Is this wrong?  If so, why is it wrong?  I'm putting this out there because some of my friends seem to think I'm being a hard case.

What do you think, has this happened to you?  I'd like to hear people's take on this.

PDADoc


Lou, thanks for replying.  I didn't think I was being harsh, but some people can't help being too nice.

I just want to play and keep to myself, that's all.

Carl T


I consider my self a talkative kind of player so I will give you a view from the other side. I do like to play sometimes by myself especially when a part of my game has gone south. If there are not groups behind me I will play a couple of balls when I get closer to the green working on my short game. I belong to a private country club and also a private group of golf courses inside a gated community. The country club OK's you to play by your self during the week and after 11 AM on the weekends. We also have a third nine where you do not even need a tee time. The Gated Community always wants to pair you up due to the high volume of players. So if you prefer to play alone the majority of time I suggest you join a private club that allows this. When I do get paired up with a total stranger I usually can feel him (or her) out if they are the kind that likes to converse or not. If I find they like to talk I will talk and if not I will not. It is common courtesy to zip it when someone is about to hit and they are trying to concentrate and gather their thoughts. If someone tells me to zip it, they only have to tell me once. I don't take it personally or wear my feeling on my sleeve. I will say the vast majority of golfer I have met for the first time and played with are great people but every once and a while you will run into some you would never care to play with again. Most of the golfers I play with are friendly and do talk between shots and carry on conversations that are not golf related. The golfers that are the "Ben Hogan" types I refer to them as mutes and if I have a choice I do not enjoy playing with them and would rather play by myself if given a choice. So, if you are playing with someone who is bothering you with their chatter just give them the zip sign of pulling a zipper across your mouth. If they can't take that hint then tell them to be quiet. That should do it.

Lou G


PDADoc

Lou, thanks for replying.  I didn't think I was being harsh, but some people can't help being too nice.

I just want to play and keep to myself, that's all.

One of the reasons I quit playing at Balboa Park Exec was because the course was too crowded and they made you play in foursomes.

__Aim 1__: Reproduce the part of the golf thread shown above, everything from "Is this wrong?  If" down to "take on this.".
__Aim 2__: According to the golf thread above, why did PDADoc stop playing at Balboa Park Exec?

__Raw records__:
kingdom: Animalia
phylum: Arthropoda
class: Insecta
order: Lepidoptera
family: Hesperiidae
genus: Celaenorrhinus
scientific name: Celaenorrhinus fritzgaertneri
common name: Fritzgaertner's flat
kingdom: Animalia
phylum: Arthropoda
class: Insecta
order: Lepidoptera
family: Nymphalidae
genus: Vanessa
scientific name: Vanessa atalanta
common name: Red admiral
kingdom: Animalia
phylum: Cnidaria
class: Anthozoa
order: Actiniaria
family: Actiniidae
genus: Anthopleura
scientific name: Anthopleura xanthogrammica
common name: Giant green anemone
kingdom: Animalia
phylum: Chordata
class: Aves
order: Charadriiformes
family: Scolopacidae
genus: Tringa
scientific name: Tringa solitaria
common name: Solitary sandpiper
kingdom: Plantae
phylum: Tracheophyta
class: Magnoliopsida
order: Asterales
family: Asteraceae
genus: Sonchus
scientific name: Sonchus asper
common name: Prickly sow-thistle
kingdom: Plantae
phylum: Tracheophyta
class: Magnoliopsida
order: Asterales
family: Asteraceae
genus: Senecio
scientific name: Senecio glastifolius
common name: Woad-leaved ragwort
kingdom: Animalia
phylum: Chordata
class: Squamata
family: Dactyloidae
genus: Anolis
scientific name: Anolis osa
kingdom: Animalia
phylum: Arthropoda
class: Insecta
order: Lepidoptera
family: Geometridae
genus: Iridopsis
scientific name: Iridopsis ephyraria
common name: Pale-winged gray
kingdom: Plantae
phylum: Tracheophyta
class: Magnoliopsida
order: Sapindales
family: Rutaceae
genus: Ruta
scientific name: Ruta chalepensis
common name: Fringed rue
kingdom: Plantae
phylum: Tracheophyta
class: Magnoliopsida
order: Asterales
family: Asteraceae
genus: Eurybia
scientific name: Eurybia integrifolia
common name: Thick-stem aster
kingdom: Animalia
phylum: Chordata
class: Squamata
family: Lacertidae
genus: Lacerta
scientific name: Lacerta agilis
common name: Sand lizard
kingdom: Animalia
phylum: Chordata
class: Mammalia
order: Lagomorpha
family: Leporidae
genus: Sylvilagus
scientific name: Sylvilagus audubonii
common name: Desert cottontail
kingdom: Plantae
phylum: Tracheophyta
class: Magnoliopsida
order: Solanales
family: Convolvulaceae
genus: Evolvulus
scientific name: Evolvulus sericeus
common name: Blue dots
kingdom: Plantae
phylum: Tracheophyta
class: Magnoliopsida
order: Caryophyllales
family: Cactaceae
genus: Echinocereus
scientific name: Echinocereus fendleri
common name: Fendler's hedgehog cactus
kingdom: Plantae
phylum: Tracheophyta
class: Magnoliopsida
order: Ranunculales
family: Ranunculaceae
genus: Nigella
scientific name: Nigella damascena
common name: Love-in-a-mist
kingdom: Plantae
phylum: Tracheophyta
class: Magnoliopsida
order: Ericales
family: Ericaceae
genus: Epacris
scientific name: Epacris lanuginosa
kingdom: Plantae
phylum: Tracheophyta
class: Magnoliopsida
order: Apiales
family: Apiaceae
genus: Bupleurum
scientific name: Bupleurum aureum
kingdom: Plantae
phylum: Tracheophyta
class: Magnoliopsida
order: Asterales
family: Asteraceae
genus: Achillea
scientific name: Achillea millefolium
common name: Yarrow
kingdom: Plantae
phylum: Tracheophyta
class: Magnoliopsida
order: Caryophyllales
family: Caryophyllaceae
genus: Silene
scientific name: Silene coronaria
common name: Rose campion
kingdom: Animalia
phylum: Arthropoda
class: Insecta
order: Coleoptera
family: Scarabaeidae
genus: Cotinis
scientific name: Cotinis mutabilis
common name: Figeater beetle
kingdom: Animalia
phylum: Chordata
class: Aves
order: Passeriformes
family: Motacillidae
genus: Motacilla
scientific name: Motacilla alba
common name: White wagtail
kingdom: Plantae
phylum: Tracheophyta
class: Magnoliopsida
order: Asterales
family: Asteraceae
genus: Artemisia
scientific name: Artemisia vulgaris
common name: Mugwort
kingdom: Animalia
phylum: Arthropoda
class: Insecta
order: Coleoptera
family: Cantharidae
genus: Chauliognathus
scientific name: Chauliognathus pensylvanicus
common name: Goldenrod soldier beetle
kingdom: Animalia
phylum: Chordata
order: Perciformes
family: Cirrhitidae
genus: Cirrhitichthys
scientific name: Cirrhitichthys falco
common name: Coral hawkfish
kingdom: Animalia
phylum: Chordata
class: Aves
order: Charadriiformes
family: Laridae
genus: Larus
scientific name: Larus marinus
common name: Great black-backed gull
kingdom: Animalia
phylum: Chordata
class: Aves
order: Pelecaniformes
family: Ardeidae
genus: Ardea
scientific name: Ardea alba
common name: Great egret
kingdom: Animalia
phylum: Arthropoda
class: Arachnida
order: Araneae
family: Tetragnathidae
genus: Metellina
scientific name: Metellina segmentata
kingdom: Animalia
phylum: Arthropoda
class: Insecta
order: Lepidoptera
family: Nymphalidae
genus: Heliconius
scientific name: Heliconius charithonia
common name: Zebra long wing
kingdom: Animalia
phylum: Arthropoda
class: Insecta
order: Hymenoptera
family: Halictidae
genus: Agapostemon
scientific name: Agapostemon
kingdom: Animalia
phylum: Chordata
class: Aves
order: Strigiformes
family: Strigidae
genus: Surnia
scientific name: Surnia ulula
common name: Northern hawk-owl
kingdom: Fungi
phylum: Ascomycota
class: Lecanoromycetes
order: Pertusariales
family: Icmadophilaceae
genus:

__Expected answer 1__:
Is this wrong?  If so, why is it wrong?  I'm putting this out there because some of my friends seem to think I'm being a hard case.

What do you think, has this happened to you?  I'd like to hear people's take on this.

__Expected answer 2__: PDADoc stopped playing at Balboa Park Exec partly because the course was too crowded and because it required players to play in foursomes.